§ ASSIGNED TASK:
Pick up the article below on Spanish-language misinformation on social media platforms and continue it past its last sentence.

§ SELECTED PASSAGE:

Experts say misinformation narratives in Spanish often mirrors those seen in English, falling into the two main categories: politics, or health and vaccines.

An August report by Media Matters for America found many Spanish-language videos pushing the big lie were still up on social media platforms, despite policies prohibiting them.

Media Matters identified three Spanish-language YouTube channels that have violated content policies numerous times but remain online, with a combined subscriber count of more than 880,000.

Free Press and a coalition of other civil rights groups say they have been pushing big tech to take misinformation in English and other languages seriously for months, but have found the companies are not responding quickly or thoroughly enough.

Specifically, the group asked YouTube for more information on how well it is policing Spanish election misinformation and claims it did not receive it, and asked Facebook to outright ban theories that the 2020 election was stolen on its platforms. The platform has not, according to the advocates.

In fact, many of the theories posted in 2020 remain prevalent on major platforms, said Jacobo Licona, a disinformation research lead for Equis Labs, a polling firm focused on Latino voters.

In 2021, the former Facebook employee turned whistleblower Frances Haugen confirmed in a congressional hearing that that platform invests significantly in moderation in the US, but that 87% of misinformation spending at Facebook is on English content when only 9% of users are English speakers.

The company says it works with 90 independent fact-checking organizations around the world to review and rate viral misinformation in more than 60 languages on Facebook and Instagram. Of the 11 companies it works with in the US, six review content in Spanish, said Simpson.

(Stored data entries)
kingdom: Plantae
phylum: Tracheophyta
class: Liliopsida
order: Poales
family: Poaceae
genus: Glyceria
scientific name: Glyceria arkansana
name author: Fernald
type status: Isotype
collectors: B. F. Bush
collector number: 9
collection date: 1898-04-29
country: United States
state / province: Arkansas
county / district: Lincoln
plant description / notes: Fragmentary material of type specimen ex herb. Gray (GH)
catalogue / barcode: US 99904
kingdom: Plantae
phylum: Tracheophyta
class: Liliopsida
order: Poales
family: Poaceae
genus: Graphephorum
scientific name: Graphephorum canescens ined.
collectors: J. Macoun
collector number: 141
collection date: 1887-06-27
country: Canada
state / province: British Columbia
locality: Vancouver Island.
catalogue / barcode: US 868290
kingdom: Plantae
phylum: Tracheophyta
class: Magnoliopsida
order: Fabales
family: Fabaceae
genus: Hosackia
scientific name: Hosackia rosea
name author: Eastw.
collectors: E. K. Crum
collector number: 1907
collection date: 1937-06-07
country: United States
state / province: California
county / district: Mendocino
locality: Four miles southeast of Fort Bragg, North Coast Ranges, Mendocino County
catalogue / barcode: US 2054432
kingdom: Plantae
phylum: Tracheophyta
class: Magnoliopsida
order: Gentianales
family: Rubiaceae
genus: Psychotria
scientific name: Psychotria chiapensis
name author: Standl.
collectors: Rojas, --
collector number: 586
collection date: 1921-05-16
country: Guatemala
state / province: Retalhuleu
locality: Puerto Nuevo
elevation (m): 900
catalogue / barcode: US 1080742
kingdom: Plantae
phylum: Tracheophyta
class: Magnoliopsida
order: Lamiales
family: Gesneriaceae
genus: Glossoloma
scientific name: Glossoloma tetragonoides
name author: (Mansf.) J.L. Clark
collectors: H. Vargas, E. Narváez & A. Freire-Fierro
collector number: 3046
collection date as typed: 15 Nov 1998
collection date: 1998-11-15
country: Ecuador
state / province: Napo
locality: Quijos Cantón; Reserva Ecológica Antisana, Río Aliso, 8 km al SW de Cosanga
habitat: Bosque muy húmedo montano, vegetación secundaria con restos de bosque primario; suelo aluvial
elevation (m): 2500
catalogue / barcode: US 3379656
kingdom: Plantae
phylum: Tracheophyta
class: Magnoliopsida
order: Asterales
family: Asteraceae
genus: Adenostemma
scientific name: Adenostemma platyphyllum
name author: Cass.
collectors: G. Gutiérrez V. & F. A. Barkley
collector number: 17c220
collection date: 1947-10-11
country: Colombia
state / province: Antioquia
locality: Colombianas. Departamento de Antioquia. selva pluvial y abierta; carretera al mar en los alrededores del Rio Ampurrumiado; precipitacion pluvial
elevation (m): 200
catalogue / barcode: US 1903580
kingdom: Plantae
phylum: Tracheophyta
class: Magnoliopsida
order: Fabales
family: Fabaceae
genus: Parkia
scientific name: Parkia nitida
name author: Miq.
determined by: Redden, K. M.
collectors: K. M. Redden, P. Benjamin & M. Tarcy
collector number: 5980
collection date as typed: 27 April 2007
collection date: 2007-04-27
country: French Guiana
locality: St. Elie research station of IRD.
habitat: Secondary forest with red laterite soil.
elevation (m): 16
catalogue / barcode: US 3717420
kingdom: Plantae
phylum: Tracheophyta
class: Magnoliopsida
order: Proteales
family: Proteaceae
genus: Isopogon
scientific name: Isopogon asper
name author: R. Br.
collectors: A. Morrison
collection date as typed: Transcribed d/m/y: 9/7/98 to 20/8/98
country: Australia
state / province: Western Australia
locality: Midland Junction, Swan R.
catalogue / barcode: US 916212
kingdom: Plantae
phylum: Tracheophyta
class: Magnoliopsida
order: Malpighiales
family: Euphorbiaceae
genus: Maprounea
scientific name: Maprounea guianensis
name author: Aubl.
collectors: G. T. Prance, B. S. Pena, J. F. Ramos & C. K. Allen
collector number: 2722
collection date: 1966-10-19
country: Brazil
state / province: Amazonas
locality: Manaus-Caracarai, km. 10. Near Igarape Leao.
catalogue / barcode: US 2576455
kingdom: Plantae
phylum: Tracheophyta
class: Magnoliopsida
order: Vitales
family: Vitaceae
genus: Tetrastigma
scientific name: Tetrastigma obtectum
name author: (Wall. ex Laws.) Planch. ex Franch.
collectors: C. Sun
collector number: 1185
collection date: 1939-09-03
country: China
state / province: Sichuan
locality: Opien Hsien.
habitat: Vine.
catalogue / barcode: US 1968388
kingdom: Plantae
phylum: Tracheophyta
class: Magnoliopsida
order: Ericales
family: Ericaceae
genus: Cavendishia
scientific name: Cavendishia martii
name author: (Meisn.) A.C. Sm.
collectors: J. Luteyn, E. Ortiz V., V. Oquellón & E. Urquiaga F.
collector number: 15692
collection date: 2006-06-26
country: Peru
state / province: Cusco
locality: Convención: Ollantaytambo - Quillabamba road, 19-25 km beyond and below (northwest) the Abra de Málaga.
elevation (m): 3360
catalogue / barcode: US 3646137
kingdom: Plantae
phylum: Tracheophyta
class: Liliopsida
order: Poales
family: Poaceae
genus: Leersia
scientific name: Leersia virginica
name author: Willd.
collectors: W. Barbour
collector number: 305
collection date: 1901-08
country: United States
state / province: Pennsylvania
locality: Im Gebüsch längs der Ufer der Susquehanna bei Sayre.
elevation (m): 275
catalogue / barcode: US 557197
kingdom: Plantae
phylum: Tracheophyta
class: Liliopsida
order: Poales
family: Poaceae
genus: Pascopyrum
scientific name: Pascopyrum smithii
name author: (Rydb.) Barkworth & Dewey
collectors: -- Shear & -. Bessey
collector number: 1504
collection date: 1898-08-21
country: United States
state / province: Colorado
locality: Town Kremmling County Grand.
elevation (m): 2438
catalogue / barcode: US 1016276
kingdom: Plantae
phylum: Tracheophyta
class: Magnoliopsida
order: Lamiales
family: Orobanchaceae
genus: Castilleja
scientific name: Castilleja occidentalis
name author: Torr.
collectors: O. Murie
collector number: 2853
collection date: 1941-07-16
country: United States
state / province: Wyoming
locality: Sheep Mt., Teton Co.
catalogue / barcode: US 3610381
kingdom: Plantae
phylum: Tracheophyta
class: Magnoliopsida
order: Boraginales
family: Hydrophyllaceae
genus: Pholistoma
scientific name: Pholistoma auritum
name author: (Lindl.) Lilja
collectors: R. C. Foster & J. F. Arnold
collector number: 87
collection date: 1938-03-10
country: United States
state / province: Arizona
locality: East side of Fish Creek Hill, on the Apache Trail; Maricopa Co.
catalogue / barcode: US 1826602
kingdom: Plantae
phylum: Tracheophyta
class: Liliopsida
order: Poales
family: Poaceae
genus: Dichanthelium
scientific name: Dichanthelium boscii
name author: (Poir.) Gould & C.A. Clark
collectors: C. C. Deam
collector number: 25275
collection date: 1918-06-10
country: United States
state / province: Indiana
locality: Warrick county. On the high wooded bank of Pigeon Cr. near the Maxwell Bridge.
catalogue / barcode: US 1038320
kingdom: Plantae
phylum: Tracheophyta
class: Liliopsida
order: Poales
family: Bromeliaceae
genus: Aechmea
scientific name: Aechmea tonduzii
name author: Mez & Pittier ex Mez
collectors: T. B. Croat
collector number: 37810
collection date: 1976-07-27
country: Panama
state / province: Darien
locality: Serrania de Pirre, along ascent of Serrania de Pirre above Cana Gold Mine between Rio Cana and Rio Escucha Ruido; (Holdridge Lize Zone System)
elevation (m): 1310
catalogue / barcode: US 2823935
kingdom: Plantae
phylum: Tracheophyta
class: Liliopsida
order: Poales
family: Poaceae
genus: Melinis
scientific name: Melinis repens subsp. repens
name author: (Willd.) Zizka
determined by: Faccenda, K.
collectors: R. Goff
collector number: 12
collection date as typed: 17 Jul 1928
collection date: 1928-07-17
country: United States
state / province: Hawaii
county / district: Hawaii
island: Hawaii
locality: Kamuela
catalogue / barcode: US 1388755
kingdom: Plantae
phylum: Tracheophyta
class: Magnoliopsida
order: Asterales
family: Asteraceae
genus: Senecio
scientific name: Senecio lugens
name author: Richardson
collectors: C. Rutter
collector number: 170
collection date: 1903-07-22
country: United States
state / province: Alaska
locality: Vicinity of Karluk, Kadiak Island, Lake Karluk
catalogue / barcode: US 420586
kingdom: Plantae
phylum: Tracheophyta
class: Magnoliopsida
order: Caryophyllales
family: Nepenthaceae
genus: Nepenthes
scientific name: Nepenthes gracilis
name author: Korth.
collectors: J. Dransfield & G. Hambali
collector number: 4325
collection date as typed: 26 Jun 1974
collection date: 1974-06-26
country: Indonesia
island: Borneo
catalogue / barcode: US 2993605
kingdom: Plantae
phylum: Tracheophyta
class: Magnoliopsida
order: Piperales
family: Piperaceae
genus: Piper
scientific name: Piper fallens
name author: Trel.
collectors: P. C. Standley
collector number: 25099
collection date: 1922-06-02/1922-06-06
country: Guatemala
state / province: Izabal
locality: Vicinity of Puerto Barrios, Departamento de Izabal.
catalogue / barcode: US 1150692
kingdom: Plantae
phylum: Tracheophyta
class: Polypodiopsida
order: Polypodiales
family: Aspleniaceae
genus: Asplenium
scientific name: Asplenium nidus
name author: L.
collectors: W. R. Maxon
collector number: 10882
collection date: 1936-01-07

§ ANSWER SECTION:
Meta has also invested $5m in media literacy initiatives ahead of the midterms, including fact-checking services on WhatsApp after the app was identified as a large source of misinformation in 2020.

YouTube also employs humans to assist its artificial intelligence-led moderation system, with more than 20,000 people around the world working to review and remove content that violates its policies, including Spanish-speaking employees,Hernandez said. She declined to share how many employees are able to moderate non-English languages.

Twitter is working with organizations such as National Association of Latino Elected and Appointed Officials and MiFamiliaVota to promote voter registration, a spokesman said, in addition to misinformation efforts in English and Spanish. It is also working with Spanish Language Disinformation Coalition to inform its policies on misinformation ahead of Midterms.

Twitter declined to share how many human moderators it employs, or how many of them speak Spanish.

Meanwhile, TikTok has launched an election center in more than 45 languages to flag inaccurate content and connect users to authoritative information, said Ben Rathe, a TikTok spokesperson.